Os estaduais caminham para o final, e o Brasileirão se aproxima.
Desde 2003 o Campeonato Brasileiro de futebol é disputado no sistema de pontos corridos, ou seja, é declarado campeão o clube que, após disputar duas partidas com cada equipe (uma em casa e outra fora), somar mais pontos. Esse modelo é usado com muito sucesso na Europa.
Até 2003 o regulamento do Brasileirão previa uma fase de mata-mata (ou playoffs) na qual os times decidiam a classificação e título em confrontos diretos. Normalmente, em dois jogos: um no campo de cada clube.

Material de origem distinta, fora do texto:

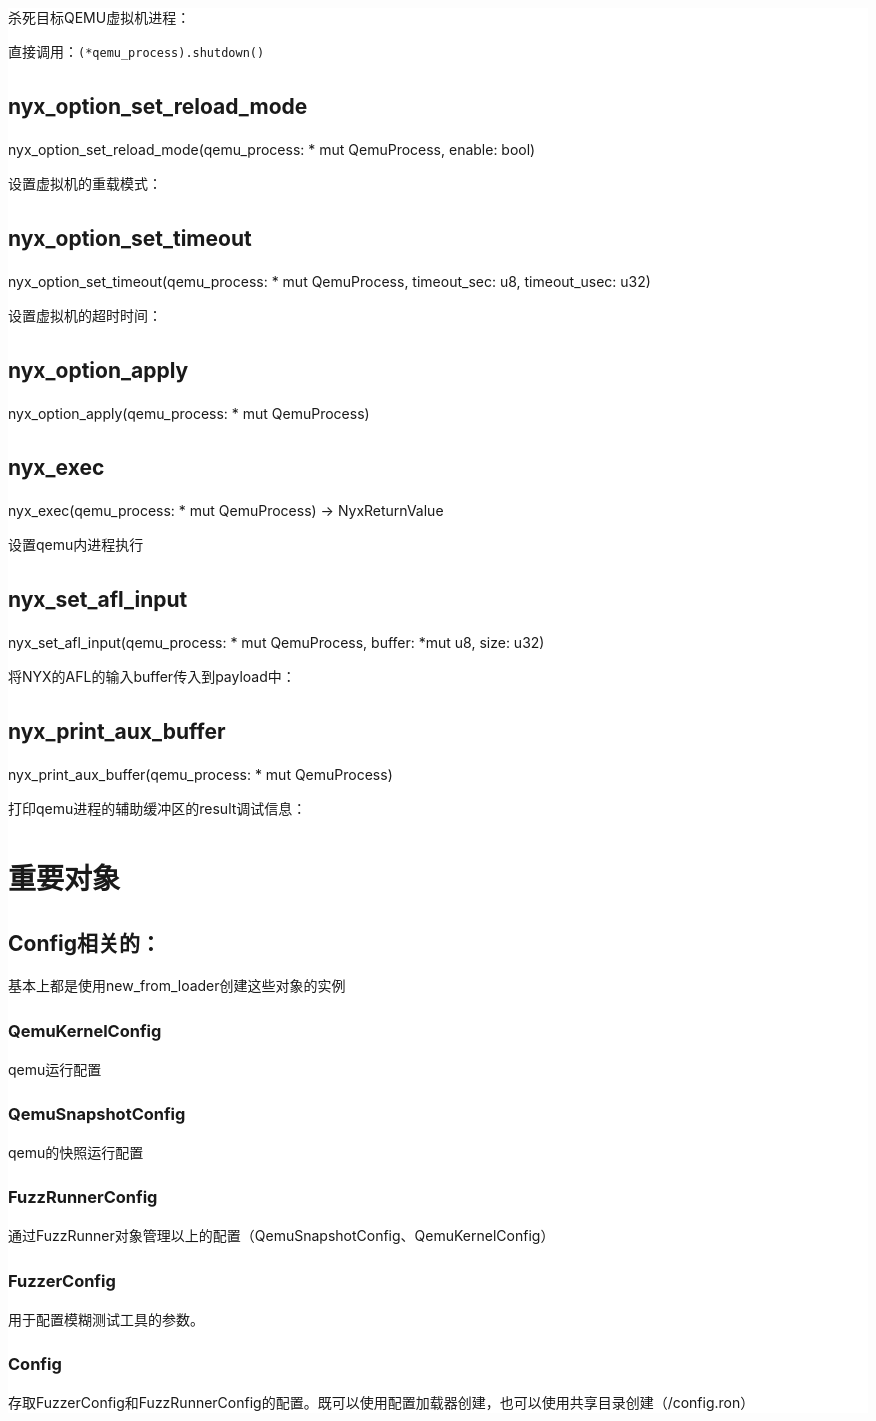 杀死目标QEMU虚拟机进程：

直接调用：`(*qemu_process).shutdown()`

## nyx_option_set_reload_mode
nyx_option_set_reload_mode(qemu_process: * mut QemuProcess, enable: bool)

设置虚拟机的重载模式：

## nyx_option_set_timeout
nyx_option_set_timeout(qemu_process: * mut QemuProcess, timeout_sec: u8, timeout_usec: u32)

设置虚拟机的超时时间：


## nyx_option_apply
nyx_option_apply(qemu_process: * mut QemuProcess)


## nyx_exec
nyx_exec(qemu_process: * mut QemuProcess) -> NyxReturnValue

设置qemu内进程执行

## nyx_set_afl_input
nyx_set_afl_input(qemu_process: * mut QemuProcess, buffer: *mut u8, size: u32)

将NYX的AFL的输入buffer传入到payload中：


## nyx_print_aux_buffer
nyx_print_aux_buffer(qemu_process: * mut QemuProcess)

打印qemu进程的辅助缓冲区的result调试信息：

# 重要对象

## Config相关的：
基本上都是使用new_from_loader创建这些对象的实例
### QemuKernelConfig
qemu运行配置

### QemuSnapshotConfig
qemu的快照运行配置

### FuzzRunnerConfig
通过FuzzRunner对象管理以上的配置（QemuSnapshotConfig、QemuKernelConfig）

### FuzzerConfig
用于配置模糊测试工具的参数。

### Config
存取FuzzerConfig和FuzzRunnerConfig的配置。既可以使用配置加载器创建，也可以使用共享目录创建（/config.ron）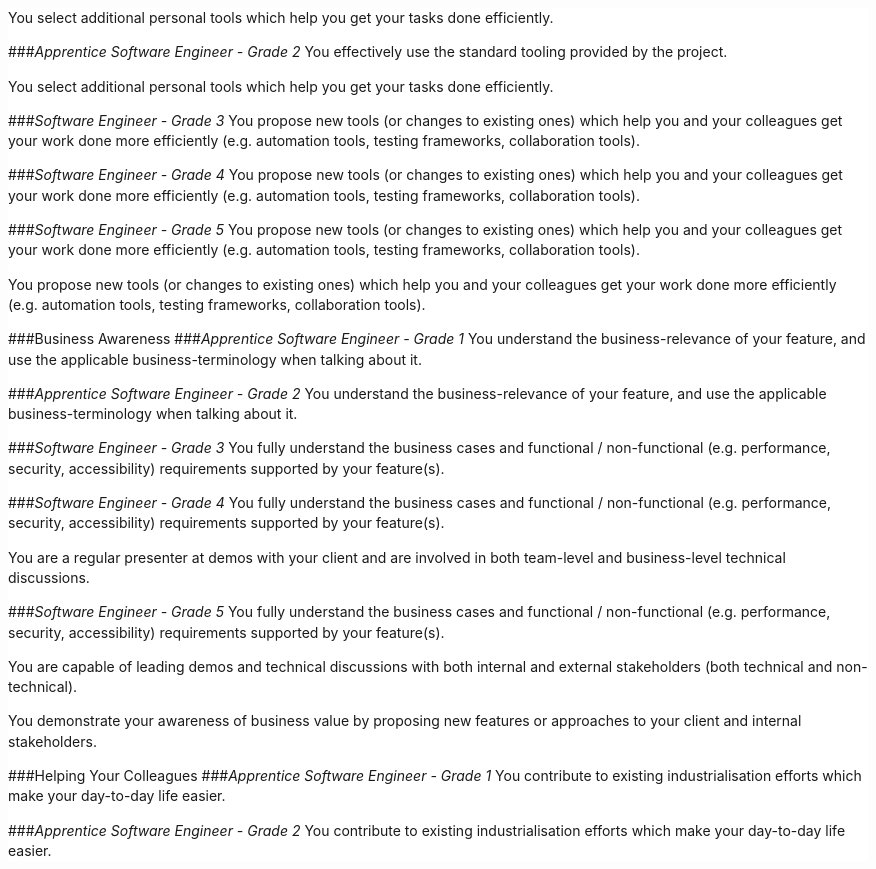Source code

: You select additional personal tools which help you get your tasks done efficiently.

###_Apprentice Software Engineer - Grade 2_
You effectively use the standard tooling provided by the project.

You select additional personal tools which help you get your tasks done efficiently.

###_Software Engineer - Grade 3_
You propose new tools (or changes to existing ones) which help you and your colleagues get your work done more efficiently (e.g. automation tools, testing frameworks, collaboration tools).

###_Software Engineer - Grade 4_
You propose new tools (or changes to existing ones) which help you and your colleagues get your work done more efficiently (e.g. automation tools, testing frameworks, collaboration tools).

###_Software Engineer - Grade 5_
You propose new tools (or changes to existing ones) which help you and your colleagues get your work done more efficiently (e.g. automation tools, testing frameworks, collaboration tools).

You propose new tools (or changes to existing ones) which help you and your colleagues get your work done more efficiently (e.g. automation tools, testing frameworks, collaboration tools).

###Business Awareness
###_Apprentice Software Engineer - Grade 1_
You understand the business-relevance of your feature, and use the applicable business-terminology when talking about it.

###_Apprentice Software Engineer - Grade 2_
You understand the business-relevance of your feature, and use the applicable business-terminology when talking about it.

###_Software Engineer - Grade 3_
You fully understand the business cases and functional / non-functional (e.g. performance, security, accessibility) requirements supported by your feature(s).

###_Software Engineer - Grade 4_
You fully understand the business cases and functional / non-functional (e.g. performance, security, accessibility) requirements supported by your feature(s).

You are a regular presenter at demos with your client and are involved in both team-level and business-level technical discussions.

###_Software Engineer - Grade 5_
You fully understand the business cases and functional / non-functional (e.g. performance, security, accessibility) requirements supported by your feature(s).

You are capable of leading demos and technical discussions with both internal and external stakeholders (both technical and non-technical).

You demonstrate your awareness of business value by proposing new features or approaches to your client and internal stakeholders.

###Helping Your Colleagues
###_Apprentice Software Engineer - Grade 1_
You contribute to existing industrialisation efforts which make your day-to-day life easier.

###_Apprentice Software Engineer - Grade 2_
You contribute to existing industrialisation efforts which make your day-to-day life easier.
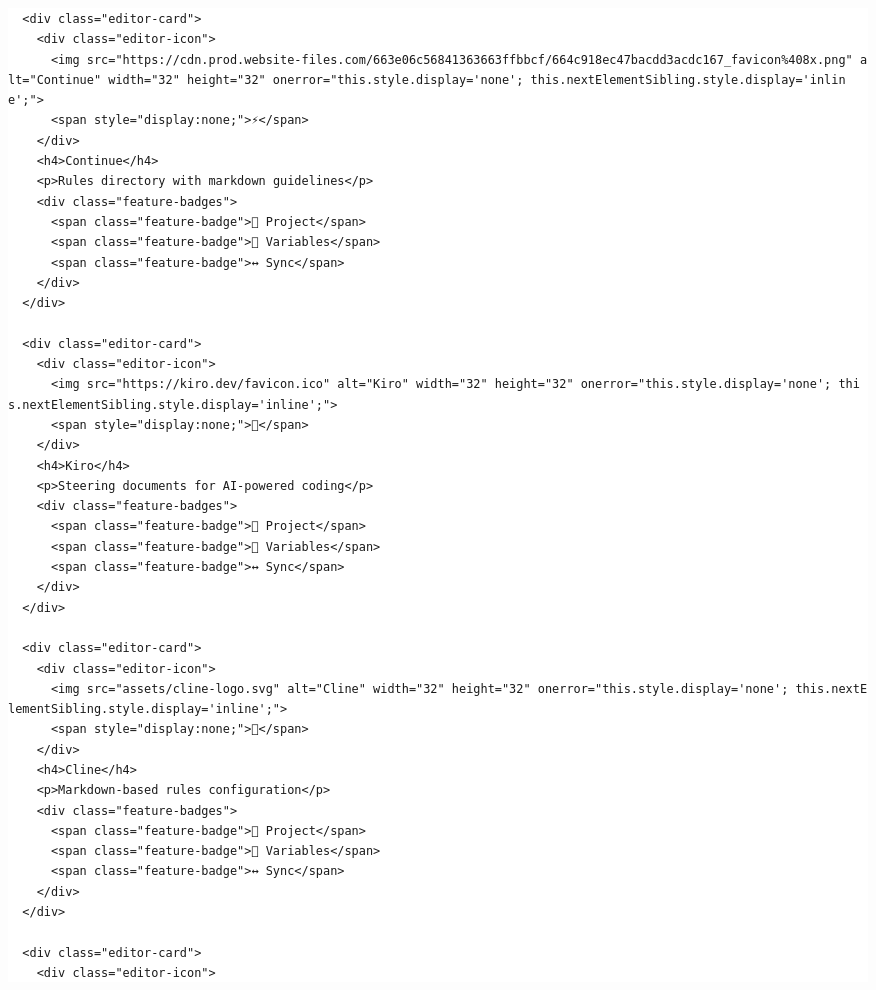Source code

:       <div class="editor-card">
        <div class="editor-icon">
          <img src="https://cdn.prod.website-files.com/663e06c56841363663ffbbcf/664c918ec47bacdd3acdc167_favicon%408x.png" alt="Continue" width="32" height="32" onerror="this.style.display='none'; this.nextElementSibling.style.display='inline';">
          <span style="display:none;">⚡</span>
        </div>
        <h4>Continue</h4>
        <p>Rules directory with markdown guidelines</p>
        <div class="feature-badges">
          <span class="feature-badge">📁 Project</span>
          <span class="feature-badge">🔄 Variables</span>
          <span class="feature-badge">↔️ Sync</span>
        </div>
      </div>

      <div class="editor-card">
        <div class="editor-icon">
          <img src="https://kiro.dev/favicon.ico" alt="Kiro" width="32" height="32" onerror="this.style.display='none'; this.nextElementSibling.style.display='inline';">
          <span style="display:none;">🤖</span>
        </div>
        <h4>Kiro</h4>
        <p>Steering documents for AI-powered coding</p>
        <div class="feature-badges">
          <span class="feature-badge">📁 Project</span>
          <span class="feature-badge">🔄 Variables</span>
          <span class="feature-badge">↔️ Sync</span>
        </div>
      </div>

      <div class="editor-card">
        <div class="editor-icon">
          <img src="assets/cline-logo.svg" alt="Cline" width="32" height="32" onerror="this.style.display='none'; this.nextElementSibling.style.display='inline';">
          <span style="display:none;">📝</span>
        </div>
        <h4>Cline</h4>
        <p>Markdown-based rules configuration</p>
        <div class="feature-badges">
          <span class="feature-badge">📁 Project</span>
          <span class="feature-badge">🔄 Variables</span>
          <span class="feature-badge">↔️ Sync</span>
        </div>
      </div>

      <div class="editor-card">
        <div class="editor-icon">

Essa forma de disputa é adotada com extremo sucesso nos Estados Unidos.
Os defensores dos pontos corridos argumentam que é a forma de disputa mais justa, pois coroará o clube mais organizado, com melhor planejamento e que mantenha a regularidade. Os amantes do mata-mata entendem que se trata da forma mais emocionante de disputa e que é vencida pela equipe mais apta a enfrentar a pressão e situações adversas.
De fato, na Europa, onde se joga o melhor futebol do mundo, o modelo de pontos corridos é usado há décadas, e com bastante sucesso. Entretanto, esse êxito se deve a algumas peculiaridades do continente europeu.
Primeiramente, trata-se de países com área pequena. Das nações com as principais ligas, a França é a que tem menor território, com 547 mil km², inferior ao de Minas Gerais, que tem 587 mil km². Torna-se fácil para o torcedor acompanhar sua equipe nos mais diversos cantos do país, razão pela qual os campos estão sempre cheios.
Além disso, é fácil e barato circular na Europa. As estradas são boas, há trens e passagens aéreas baratíssimas nas empresas low cost. É possível, por exemplo, ir de Paris a Nice por 30 euros (pouco mais de R$ 100).
Isso sem falar na segurança e na qualidade dos estádios.
Mesmo diante de tudo isso, a maior competição da Europa é a Liga dos Campeões, cuja fórmula de disputa é por pontos corridos.
O Brasil é um país de dimensões continentais. Normalmente, 80% dos clubes do Brasileirão situam-se no eixo Sul-Sudeste, o que torna caro, custoso e cansativo para uma equipe do Norte ou do Nordeste fazer o “pingue-pongue”. Talvez esse seja um dos motivos pelos quais grandes equipes com torcidas fantásticas como Bahia, Vitória, Náutico, Sport, Santa Cruz, Remo e Paysandu não consigam se firmar no cenário nacional.
Além disso, a alma latina do brasileiro clama pela emoção, pela disputa acirrada e pelos heróis. Quem não se lembra de Alex Alves da Portuguesa, em 1997, de Alex Mineiro do Atlético-PR, em 2001, de Robinho em 2002 ou, mais recentemente, do goleiro Victor (na Libertadores) em 2013?
Infelizmente, o campeonato por pontos corridos traz a cada rodada dois, três jogos com algum interesse e sete jogos sem atrativos. Normalmente, uma equipe dispara na frente, e a competição se torna uma briga por vaga na Libertadores, ou seja, pelo sexto (!) lugar.
Antes de 2003, os clubes brigavam ponto a ponto para ficar entre os oito primeiros colocados e depois começavam uma “nova competição” nos mata-matas. O campeão era a melhor equipe do país, ou seja, aquela que vencia segundo as regras de competição e que se preparava física e emocionalmente para a fase dos playoffs.
Os Estados Unidos, que têm dimensões continentais como o Brasil, têm as ligas esportivas mais valiosas do mundo, e todas elas são disputadas no sistema de mata-mata.
O modelo brasileiro cultural e geográfico é muito mais próximo do americano do que do europeu.
A média de público do Brasileirão de pontos corridos e de mata-mata tem sido muito próxima, mas indiscutivelmente a emoção caiu, e o produto Campeonato Brasileiro se tornou menos atrativo.
Tudo isso se torna mais claro quando nos deparamos com jogos sensacionais na reta final da Copa do Brasil.
O grande ponto negativo do mata-mata, que seria o fim de temporada prematuro para as equipes não classificadas, pode ser resolvido, por exemplo, com um playoff paralelo decidindo vagas nas competições sul-americanas, como se deu, por exemplo, no Brasileirão de 1999.
O debate é bastante complexo, e há medidas que podem ser interessantes, como a criação de “conferências”, como ocorre nos EUA, mas, independentemente da conclusão individual, clamo pela volta dos grandes jogos, da expectativa de uma grande final e do surgimento dos mitos nos jogos decisivos.